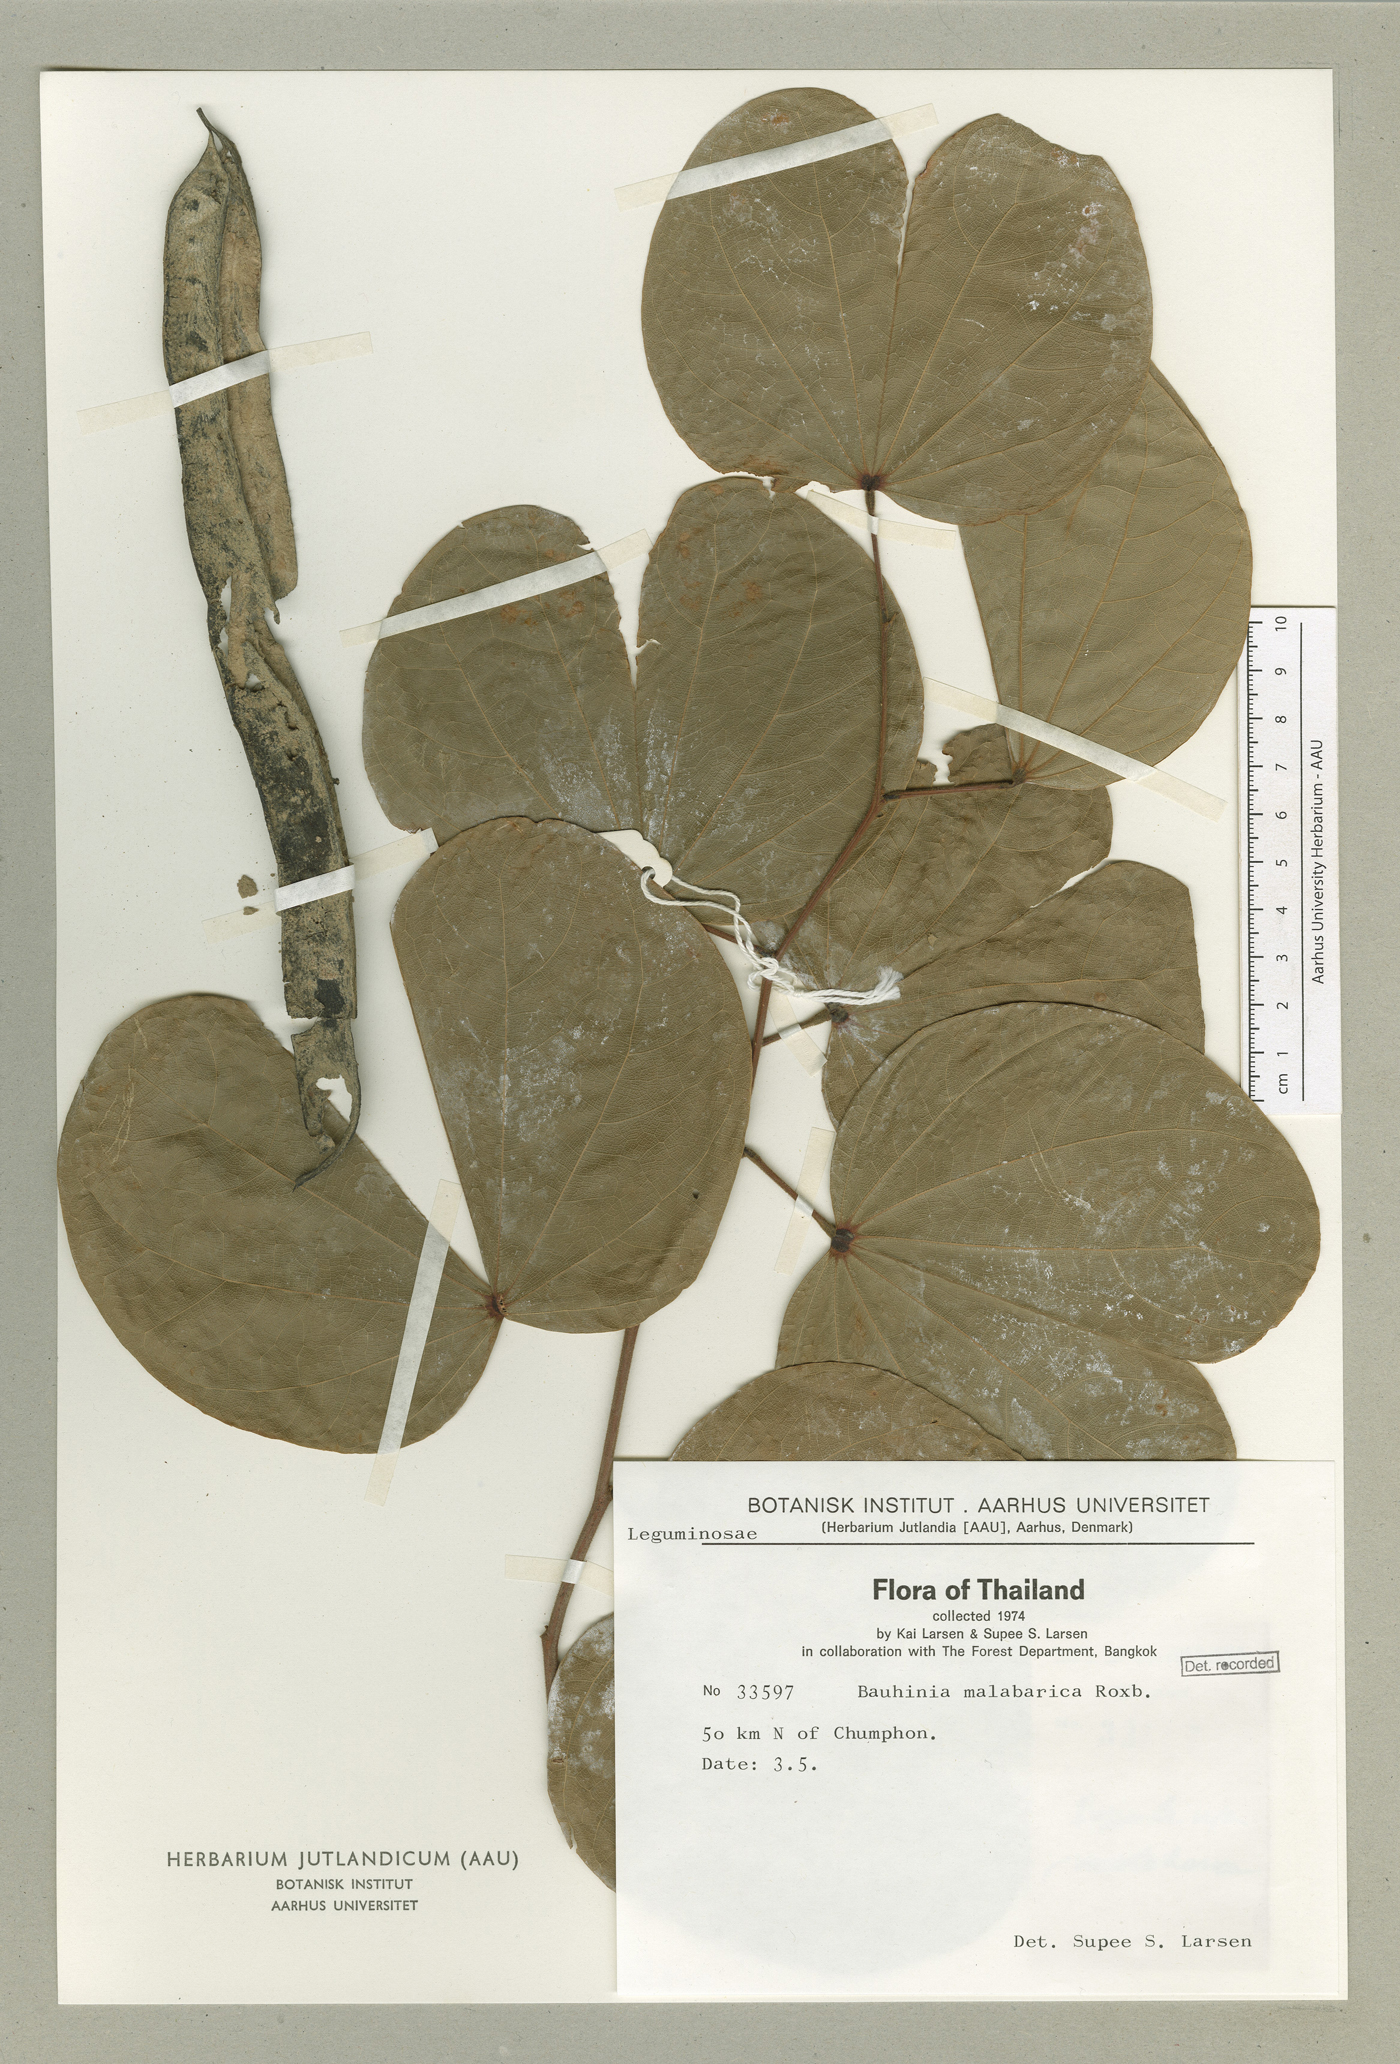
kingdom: Plantae
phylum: Tracheophyta
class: Magnoliopsida
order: Fabales
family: Fabaceae
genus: Piliostigma
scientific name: Piliostigma malabaricum
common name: Malabar bauhinia
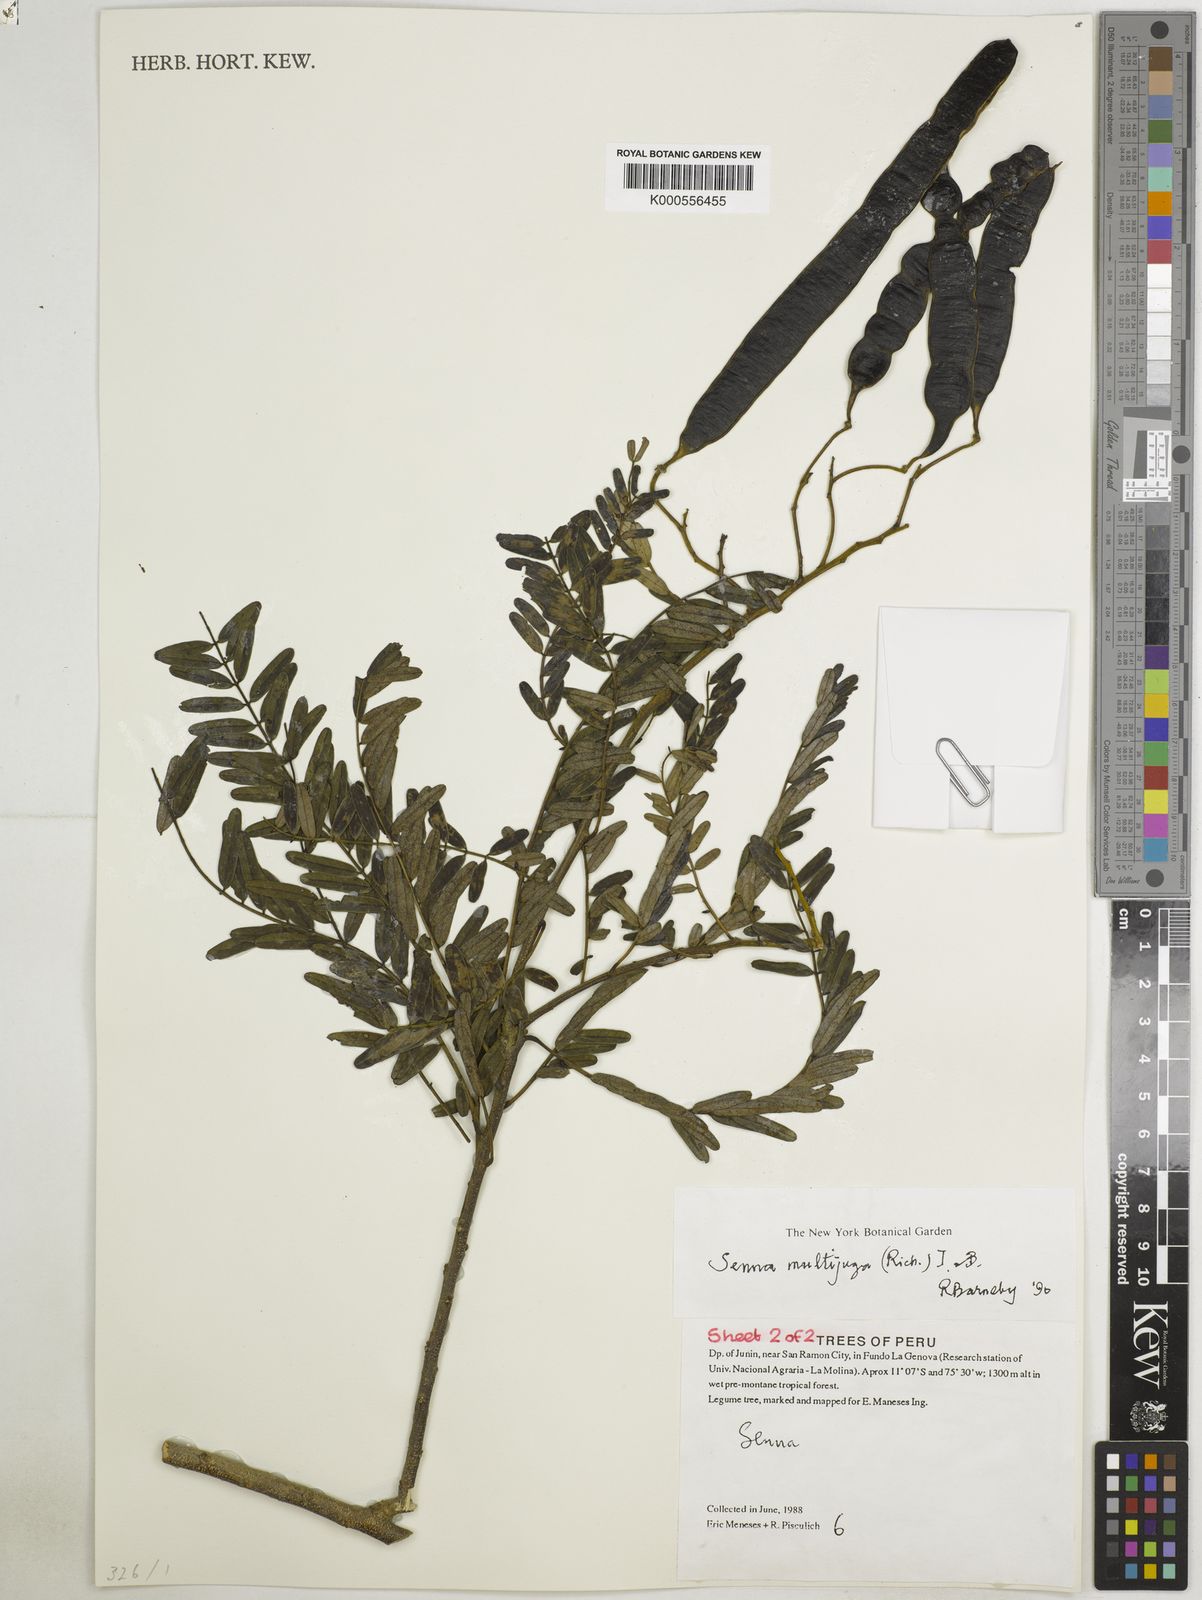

### EXERCISE PROMPT
Please transcribe every line of the listing above word for word, leaving the pictures out of your answer.

### PROBLEM SOLUTION
kingdom: Plantae
phylum: Tracheophyta
class: Magnoliopsida
order: Fabales
family: Fabaceae
genus: Piliostigma
scientific name: Piliostigma malabaricum
common name: Malabar bauhinia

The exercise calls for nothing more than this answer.